In the table below, we show median three-year forecasts and outcomes within each quintile of analyst expectations. The results indicate that analysts are generally directionally correct (the highest-expectation stocks grow faster than the lowest-expectation stocks), but the errors are significantly bigger in the higher-expectation quintiles than the lower-expectation quintiles, and errors are also significantly bigger the further down we look on the income statement.

Figure 4: Quintiles of 3-Year Analyst Forecasts (1997 – 2021)

Sources: S&P Capital IQ and Verdad research

This analysis provides a tidy logic for value investing. Value investing works because stocks with low growth expectations priced in are less likely to disappoint dramatically. It’s one thing to miss the three-year EBITDA estimate by 8% in a cheap company that’s already priced for slower growth than inflation. It’s quite another scenario to miss the three-year EBITDA estimate by 68% in a company that’s priced to grow 5x faster than GDP. And, as you’ll recall from Figure 2, about two-thirds of the companies assigned by analysts to the lowest-expectation category end up delivering positive surprises over the next three years.

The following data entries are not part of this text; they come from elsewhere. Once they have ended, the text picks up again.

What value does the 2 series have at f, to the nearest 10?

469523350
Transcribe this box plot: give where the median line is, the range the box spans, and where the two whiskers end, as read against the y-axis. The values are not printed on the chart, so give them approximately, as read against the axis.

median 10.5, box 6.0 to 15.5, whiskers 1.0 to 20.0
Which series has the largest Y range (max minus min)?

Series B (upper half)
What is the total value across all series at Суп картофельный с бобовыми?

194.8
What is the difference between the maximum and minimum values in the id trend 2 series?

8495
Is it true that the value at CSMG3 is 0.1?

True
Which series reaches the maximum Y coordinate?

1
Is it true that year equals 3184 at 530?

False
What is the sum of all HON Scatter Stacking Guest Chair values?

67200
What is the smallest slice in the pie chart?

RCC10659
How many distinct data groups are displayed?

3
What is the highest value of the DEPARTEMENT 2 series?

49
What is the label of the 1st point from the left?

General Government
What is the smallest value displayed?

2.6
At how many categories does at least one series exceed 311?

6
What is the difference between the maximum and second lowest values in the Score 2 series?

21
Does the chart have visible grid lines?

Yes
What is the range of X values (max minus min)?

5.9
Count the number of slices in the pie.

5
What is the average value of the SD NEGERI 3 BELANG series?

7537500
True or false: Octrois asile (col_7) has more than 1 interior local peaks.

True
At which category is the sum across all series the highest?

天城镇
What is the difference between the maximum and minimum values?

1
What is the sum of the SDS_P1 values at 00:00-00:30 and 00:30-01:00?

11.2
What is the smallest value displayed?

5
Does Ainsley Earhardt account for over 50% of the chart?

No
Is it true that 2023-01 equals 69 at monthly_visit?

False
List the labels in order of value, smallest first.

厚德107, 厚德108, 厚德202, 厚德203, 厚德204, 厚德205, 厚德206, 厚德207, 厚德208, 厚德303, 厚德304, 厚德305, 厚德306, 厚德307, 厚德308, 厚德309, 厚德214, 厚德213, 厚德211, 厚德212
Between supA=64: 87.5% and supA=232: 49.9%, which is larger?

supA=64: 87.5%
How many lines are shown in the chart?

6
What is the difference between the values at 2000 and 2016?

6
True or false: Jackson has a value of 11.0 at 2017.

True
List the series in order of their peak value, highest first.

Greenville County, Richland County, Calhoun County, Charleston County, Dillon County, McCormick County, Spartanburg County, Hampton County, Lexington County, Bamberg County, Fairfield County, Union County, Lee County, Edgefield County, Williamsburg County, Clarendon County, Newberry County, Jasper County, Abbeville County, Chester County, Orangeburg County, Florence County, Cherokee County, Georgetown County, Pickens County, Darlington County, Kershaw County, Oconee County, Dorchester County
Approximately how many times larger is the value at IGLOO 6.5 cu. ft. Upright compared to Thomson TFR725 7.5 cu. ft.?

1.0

Perhaps these results simply reflect human bias toward overconfidence, and more accurate predictions could be made by algorithmically weighting metrics from the financial statements? After all, the superiority of mechanical (statistical) predictions over clinical forecasts has been well documented across a range of disciplines in numerous studies. In the next installment of our research series, we’ll explore whether better growth forecasts can be made using quantitative measures.